Andrew G. McCabe, assistant director in charge of the FBI’s Washington, D.C., field office, said the action was a the result of a “robust” investigation.
“Health-care fraud is a top priority for the FBI and we will continue to work closely with federal, state and local law enforcement partners to address vulnerabilities, fraud and abuse in the health-care industry,” he said.
The three consolidated lawsuits were filed under the qui tam, or whistleblower, provisions of the False Claims Act, which permit private parties to sue on behalf of the government for false claims for government funds and to receive a share of any recovery.
The FCA permits the government to intervene in such lawsuits.
A defendant that violates the law is liable for three times the government’s losses plus civil penalties.
Manor Care argues that the DOJ made the decision to intervene in the civil lawsuit despite its “full” cooperation with the government’s investigation.
“Our cooperation included producing information that we believe refutes the basic claims contained in the lawsuit,” the company said in a statement to its employees, patients, families and business partners. “Unfortunately, the government disagreed and instead proceeded with its case.
“We believe this lawsuit is unjust, and we will vigorously defend ourselves in court.”
Manor Care said it “vehemently” disagrees that it provided more rehabilitation care than medically necessary.
“This lawsuit is the result of a billing dispute between our company and the federal government that stems from the government’s view that our industry as a whole is providing a level of care to Medicare rehabilitation patients that exceeds the government’s expectations, despite the fact that these services were ordered by licensed physicians and delivered by licensed therapists,” it said Tuesday.
“The government bases its allegations on retrospective analyses performed by a few alleged experts who have never cared for, spoken with or even seen the patients in question.
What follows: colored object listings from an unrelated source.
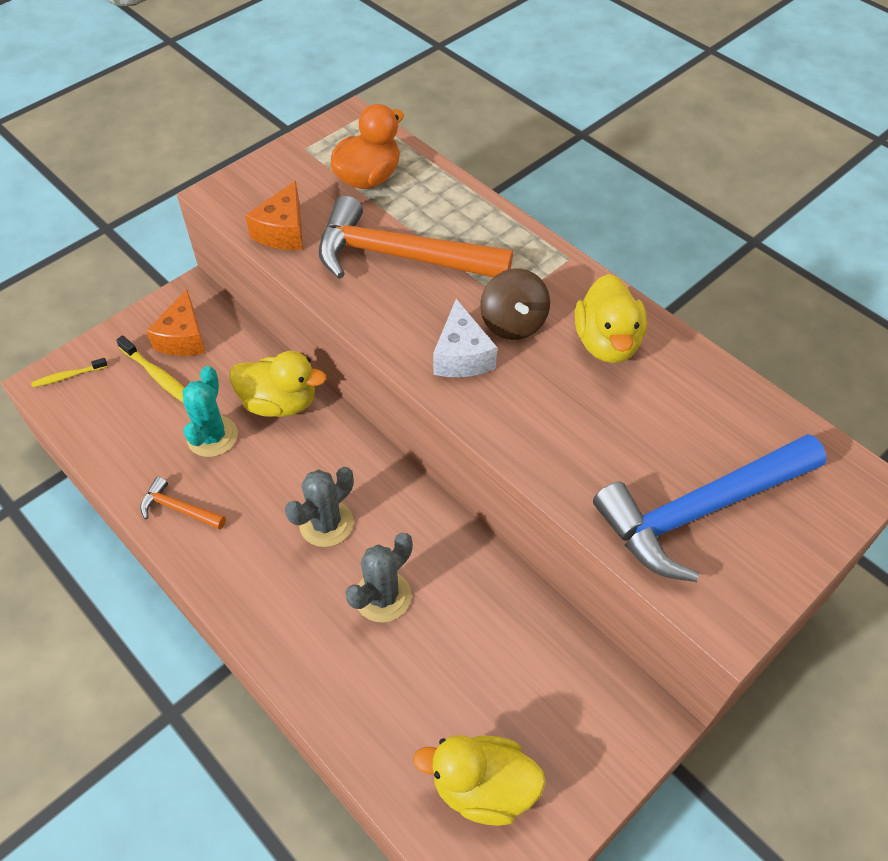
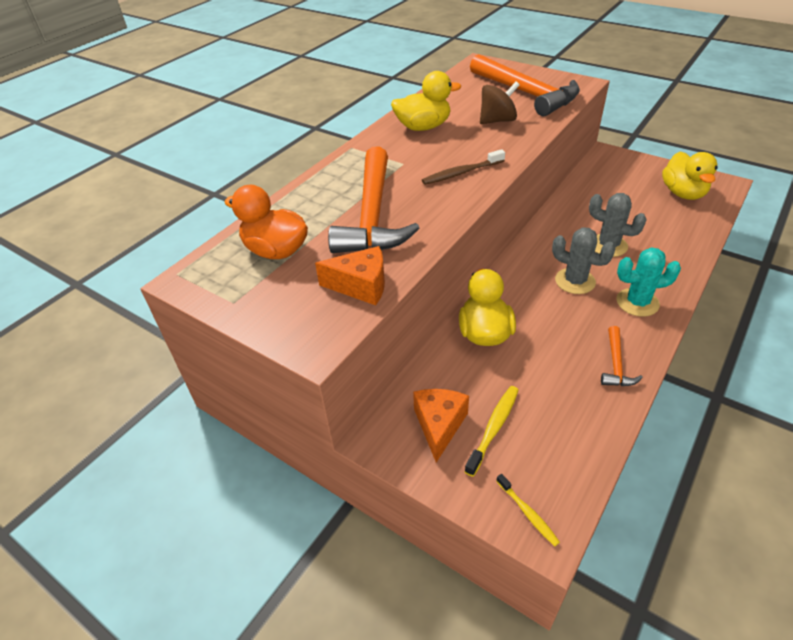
camera: 100 degrees left, 10 degrees down
(183, 338) = (439, 425): orange cheese -> orange cheese turned 75 degrees counterclockwise
(212, 436) = (538, 366): turquoise cactus -> turquoise cactus (637, 302)
(461, 356) = (461, 173): white cheese -> brown toothbrush
(513, 323) = (422, 159): brown spinning top -> brown spinning top (497, 121)
(700, 510) = (525, 93): blue hammer -> orange hammer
Instead, these alleged experts second-guess the hands-on clinical judgment of tens of thousands of experienced, licensed, caring who actually provided care to our patients.”
In February, attorneys for Manor Care -- Anspach Meeks Ellenberger LLP in Toledo -- filed a motion for disqualification of West Virginia’s Supreme Court chief justice, Robin Jean Davis, from hearing a petition for writ of prohibition in an ongoing case against a former Manor Care-affiliated nursing home filed on behalf of the estate of Sharon Hanna.
Davis has refused to recuse herself from the case.
In December, ABC News reported that plaintiff’s counsel in another nursing home matter, particularly Michael Fuller of the McHugh Fuller Law Group from Hattiesburg, Miss., had purchased a Learjet from the Charleston-based Segal Law Firm, owned by Davis’ husband Scott Segal, for more than $1 million in 2011.
The ABC News story also reported that Fuller and other attorneys at the firm had been responsible for raising more than $35,000 for Davis’ 2012 successful re-election campaign.
In June, Davis authored the majority opinion in the Douglas case, upholding a jury verdict in favor of Fuller’s client, Tom Douglas, who alleged severe neglect led to the death of his 87-year-old mother, Dorothy.
The ruling did, however, cut the punitive damages award from $80 million to nearly $32 million.
Former West Virginia gubernatorial candidate Bill Maloney has filed a Judicial Investigation Commission complaint regarding Davis, Segal and the personal injury lawyer who purchased a jet from them.
Manor Care and Fuller had a hearing Wednesday in another case before the state Supreme Court.